Asked if recent changes in the entertainment world — increased outspokenness and critical interest in representation and diversity — have had an impact on Kojima’s approach to worldbuilding and writing, he says, “It hasn’t really affected me. I always listen. I listen to people and I see the trends in the world. I’m always thinking about what to deliver.” At the end of the day, he points to the cyclical nature of art — after hundreds of years of cultural history and development, stories and trends repeat. He cited the emerging format of shorter episodic shows as a new trend in film and television. “There’s like 120 years of movie history. There’s always a new thing that comes out, people follow the new thing, and then someone copies that new thing. And this happens every 10 to 20 years.”
Kojima enjoys museums, which feeds into his big-picture approach to art — and film, and games. “Cinemas will always exist, but I think everything will go into the streaming world. The movie was always two hours, but when it turned to TV, it became a one-hour episode. People [watch] drama from anywhere,” he says, making framing gestures with his hands to indicate how a medium might change depending on the preferred choice of platform today: tablets and tiny screens. But he also believes that there are only a few archetypal stories in the world, and we’re just repeating different variations. It is with new formats that stories can change, he says. “In Japan, on NHK, there’s always, every day, a drama that’s 15 minutes for six months, and there’s a big story,” he says, referring to the channel’s iconic asadora or “morning drama” program. “You have to create a cliffhanger every 15 minutes.”
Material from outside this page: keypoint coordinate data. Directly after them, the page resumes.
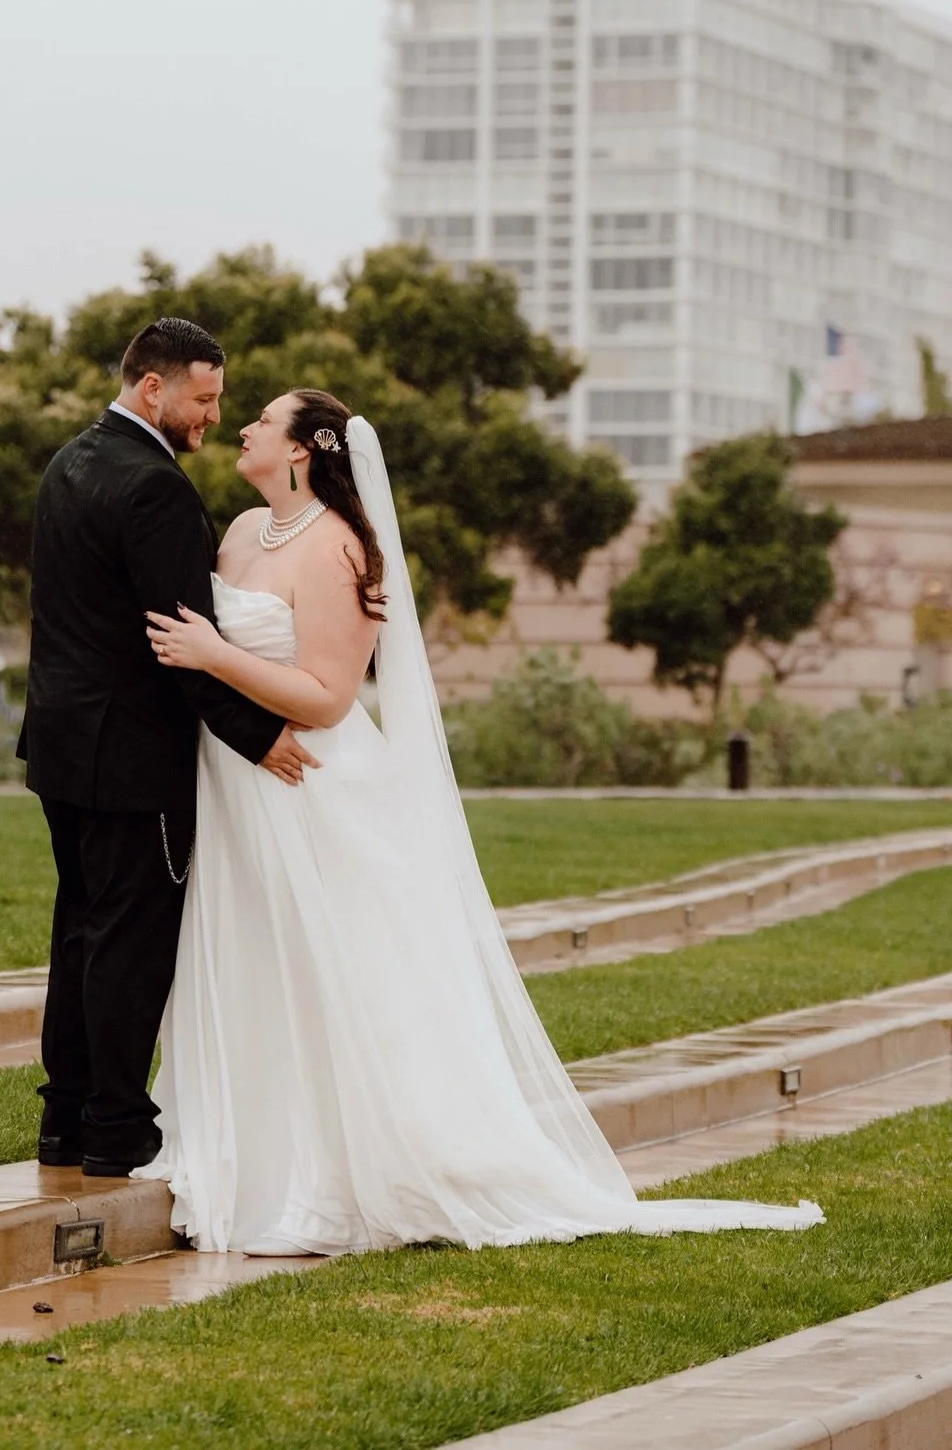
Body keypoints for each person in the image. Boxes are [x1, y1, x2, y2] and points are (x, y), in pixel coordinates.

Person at [139, 388, 823, 1253]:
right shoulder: (237, 531)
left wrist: (214, 654)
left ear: (305, 447)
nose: (243, 427)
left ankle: (336, 1166)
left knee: (330, 969)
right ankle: (244, 1139)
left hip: (312, 786)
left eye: (263, 420)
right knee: (252, 957)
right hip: (238, 787)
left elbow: (327, 695)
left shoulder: (341, 547)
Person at [16, 319, 318, 1178]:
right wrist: (259, 736)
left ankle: (65, 1121)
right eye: (205, 397)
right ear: (154, 388)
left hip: (63, 748)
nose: (214, 416)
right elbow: (180, 639)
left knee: (80, 931)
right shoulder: (154, 487)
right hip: (131, 756)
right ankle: (115, 1128)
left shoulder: (69, 462)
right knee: (129, 941)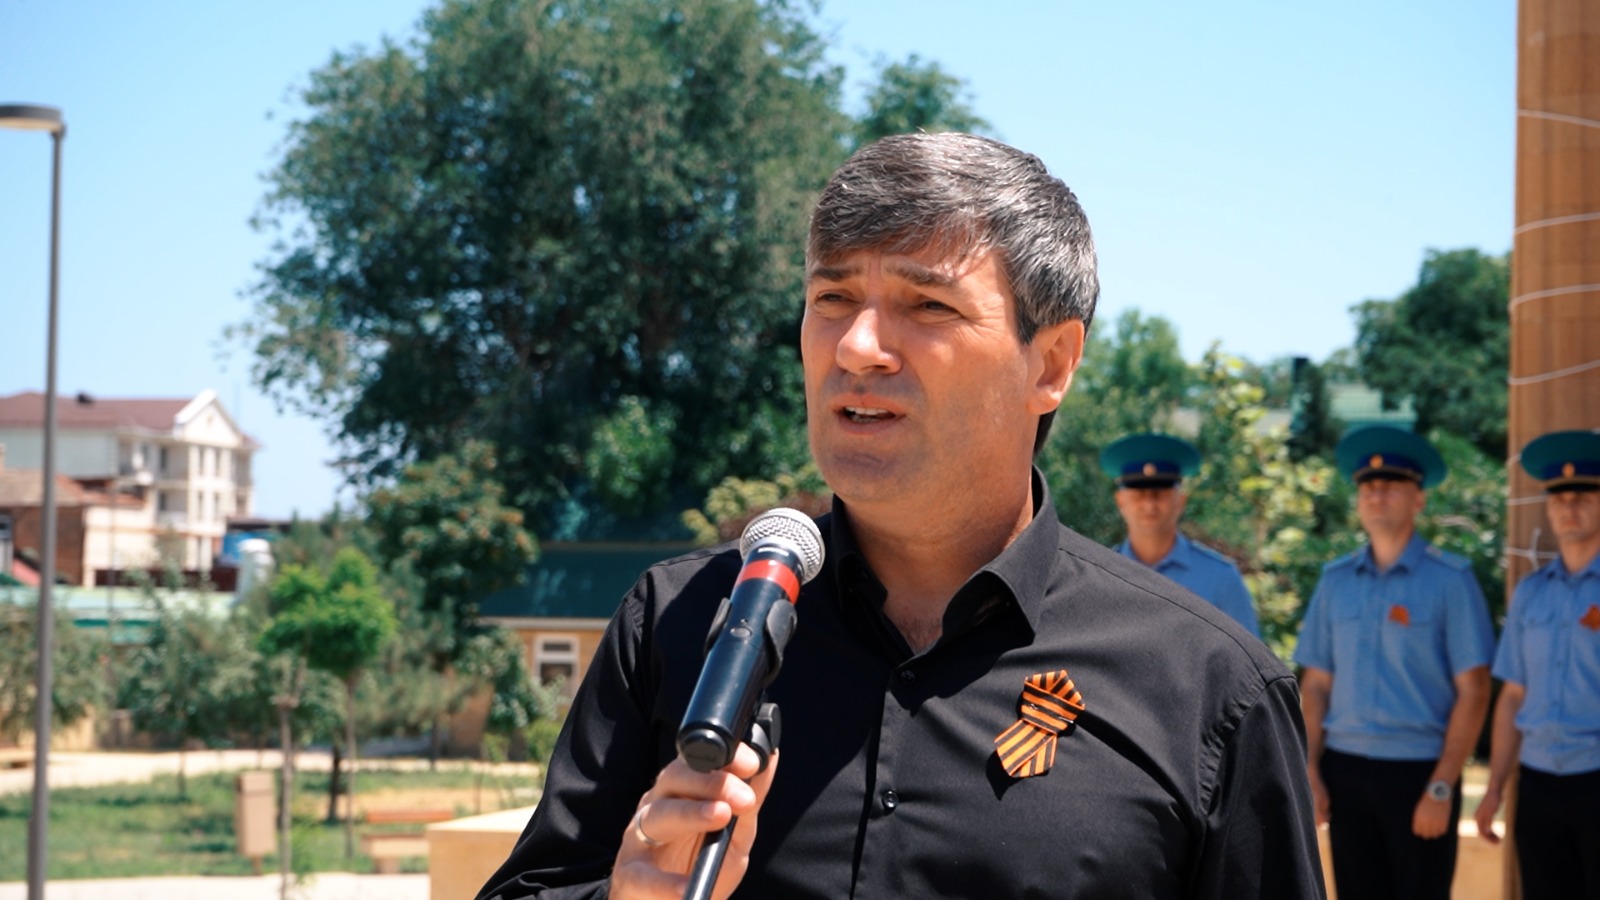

Kojima might prefer lengthy cinematics and repetition over short episodic story formats, but he’s open to projects that don’t fit neatly into either the “film” or “game” category. For all its cutscenes, Death Stranding isn’t a film, and until now, there hasn’t been a game quite like it. “Maybe in the future, I won’t highlight story,” Kojima says.
On the topic of political resonance in different media, Kojima doesn’t think that people are more dismissive of political messages in games than in films. “When you see a film, when the main character expresses something, you try to understand,” he said. “But in games, with the actual character, you make the decision. It’s you. Anything that you actually feel is you, so that’s different. It’s more impactful, because in the movies, you’re just watching the character.”
At the end of the day, the cult game designer hews to an old-school cinematic mindset and speaks fondly of the time spent working on the first Death Stranding trailer shown at E3 in 2016. “There were no staff or technical tools, so I just started making Norman, a crab, and a baby,” he says, referring to Kojima Productions’ early days in a coworking office, playing around with a mop and analog handprints. “Movie-makers are punk,” Kojima said. “They have a punk ethic. They make something that hasn’t been made yet. They fight for this, and get criticized sometimes — like Nicolas [Winding Refn]. We talk about that. We’re still punk.”